Finding the Genius of our Creator in Nature and Scripture

Pictures of Redemption in Covenants

“The New Testament is hidden in the Old, and the Old is made manifest in the New”.

(Second Vatican Council, Dei Verbum, 16).

God’s purpose for his Creation is expressed in one of the most repeated phrases in the Old Testament:

“I will be their God, and they will be my people.”

You’ll find that phrase at least 30 times in the Old Testament, and six more in the New Testament.  It forms the second part of what is called the New Covenant, found in Jeremiah 31 and Ezekiel 36.

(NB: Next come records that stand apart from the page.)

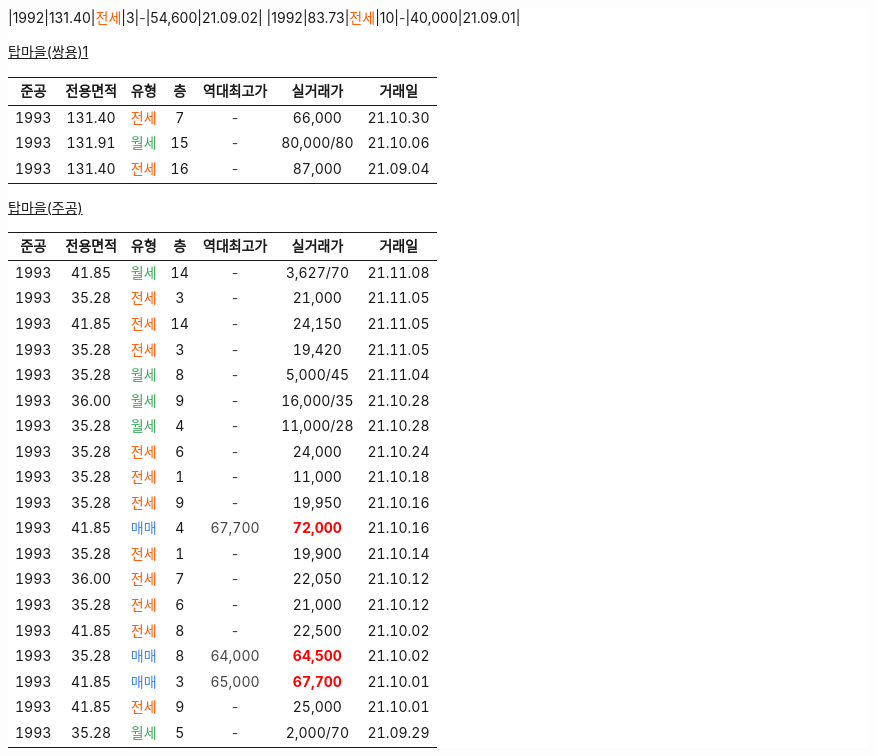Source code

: |1992|131.40|<span style="color:#FF5A00">전세</span>|3|<span style="color:#444444">-</span>|54,600|21.09.02|
|1992|83.73|<span style="color:#FF5A00">전세</span>|10|<span style="color:#444444">-</span>|40,000|21.09.01|

[탑마을(쌍용)1](https://search.naver.com/search.naver?query=%ED%83%91%EB%A7%88%EC%9D%84%28%EC%8C%8D%EC%9A%A9%291)

|준공|전용면적|유형|층|역대최고가|실거래가|거래일|
|:---:|:---:|:---:|:---:|:---:|:---:|:---:|
|1993|131.40|<span style="color:#FF5A00">전세</span>|7|<span style="color:#444444">-</span>|66,000|21.10.30|
|1993|131.91|<span style="color:#34A853">월세</span>|15|<span style="color:#444444">-</span>|80,000/80|21.10.06|
|1993|131.40|<span style="color:#FF5A00">전세</span>|16|<span style="color:#444444">-</span>|87,000|21.09.04|


<script async src="https://pagead2.googlesyndication.com/pagead/js/adsbygoogle.js"></script>

<ins class="adsbygoogle"
     style="display:block"
     data-ad-client="ca-pub-1142216861245946"
     data-ad-slot="4805727019"
     data-ad-format="auto"
     data-full-width-responsive="true"></ins>
<script>
     (adsbygoogle = window.adsbygoogle || []).push({});
</script>


[탑마을(주공)](https://search.naver.com/search.naver?query=%ED%83%91%EB%A7%88%EC%9D%84%28%EC%A3%BC%EA%B3%B5%29)

|준공|전용면적|유형|층|역대최고가|실거래가|거래일|
|:---:|:---:|:---:|:---:|:---:|:---:|:---:|
|1993|41.85|<span style="color:#34A853">월세</span>|14|<span style="color:#444444">-</span>|3,627/70|21.11.08|
|1993|35.28|<span style="color:#FF5A00">전세</span>|3|<span style="color:#444444">-</span>|21,000|21.11.05|
|1993|41.85|<span style="color:#FF5A00">전세</span>|14|<span style="color:#444444">-</span>|24,150|21.11.05|
|1993|35.28|<span style="color:#FF5A00">전세</span>|3|<span style="color:#444444">-</span>|19,420|21.11.05|
|1993|35.28|<span style="color:#34A853">월세</span>|8|<span style="color:#444444">-</span>|5,000/45|21.11.04|
|1993|36.00|<span style="color:#34A853">월세</span>|9|<span style="color:#444444">-</span>|16,000/35|21.10.28|
|1993|35.28|<span style="color:#34A853">월세</span>|4|<span style="color:#444444">-</span>|11,000/28|21.10.28|
|1993|35.28|<span style="color:#FF5A00">전세</span>|6|<span style="color:#444444">-</span>|24,000|21.10.24|
|1993|35.28|<span style="color:#FF5A00">전세</span>|1|<span style="color:#444444">-</span>|11,000|21.10.18|
|1993|35.28|<span style="color:#FF5A00">전세</span>|9|<span style="color:#444444">-</span>|19,950|21.10.16|
|1993|41.85|<span style="color:#4285F3">매매</span>|4|<span style="color:#444444">67,700</span>|<b><span style="color:#FF0000">72,000</span></b>|21.10.16|
|1993|35.28|<span style="color:#FF5A00">전세</span>|1|<span style="color:#444444">-</span>|19,900|21.10.14|
|1993|36.00|<span style="color:#FF5A00">전세</span>|7|<span style="color:#444444">-</span>|22,050|21.10.12|
|1993|35.28|<span style="color:#FF5A00">전세</span>|6|<span style="color:#444444">-</span>|21,000|21.10.12|
|1993|41.85|<span style="color:#FF5A00">전세</span>|8|<span style="color:#444444">-</span>|22,500|21.10.02|
|1993|35.28|<span style="color:#4285F3">매매</span>|8|<span style="color:#444444">64,000</span>|<b><span style="color:#FF0000">64,500</span></b>|21.10.02|
|1993|41.85|<span style="color:#4285F3">매매</span>|3|<span style="color:#444444">65,000</span>|<b><span style="color:#FF0000">67,700</span></b>|21.10.01|
|1993|41.85|<span style="color:#FF5A00">전세</span>|9|<span style="color:#444444">-</span>|25,000|21.10.01|
|1993|35.28|<span style="color:#34A853">월세</span>|5|<span style="color:#444444">-</span>|2,000/70|21.09.29|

“This is the covenant I will make with the people of Israel after that time,” declares the LORD.  “I will put my law in their minds and write it on their hearts. I will be their God, and they will be my people”.

Jeremiah 31:33

I will give you a new heart and put a new spirit in you; I will remove from you your heart of stone and give you a heart of flesh.  And I will put my Spirit in you and move you to follow my decrees and be careful to keep my laws.  Then you will live in the land I gave your ancestors; you will be my people, and I will be your God.

Ezekiel 36: 26-28

God can’t be our God in all the ways he wants in the fallen world as it currently exists.  So he is actively redeeming Creation from sin and death, and we’ve been given a role in that process.  Os Guinness explains in Carpe Diem Redeemed:

“Things have gone wrong, badly wrong, and things are still going wrong.  The world needs to be put right, and those who know and love God become his covenanted partners in repairing and restoring the world to the state it was designed to be and one day will be again.”

Carpe Diem Redeemed, by Os Guinness, Kindle loc 852

What is a Covenant?

In our experience, covenant is a legal term that we seldom use and barely understand.  Trent Hunter and Stephen Wellum have an excellent definition of covenants in Christ from Beginning to End.

“What exactly is a covenant?  Covenant is an older word that has fallen largely out of use today.  It refers to a means by which we structure a relationship.  Our contemporary word contract is the most familiar way we structure relationships today, and a covenant and a modern contract have some similarities.

But a contract and a covenant also have important differences.  While a contract involves a relationship for the sake of obligations, a covenant involves obligations for the sake of a relationship.  A covenant is a chosen relationship between two parties ordered according to specific promises.”

Christ from Beginning to End

The only covenant we have experience with today is marriage.  Biblical marriage is a covenant because it forms a relationship between a husband and wife, according to specific promises they make to each other.

God made a series of covenants with specific people and groups in the Old Testament – with Adam, Noah, Abraham, Israel (through Moses), and David.   They all lead up to the new covenant we just mentioned.  Each successive covenant gives us a little more insight into how God will accomplish his plan to be our God and make us his people.  And each one narrows the focus onto who will finally accomplish it.  If we imagine God’s plan for redemption as a gemstone with multiple facets, each of the Old Testament covenants shows us a facet of his plan.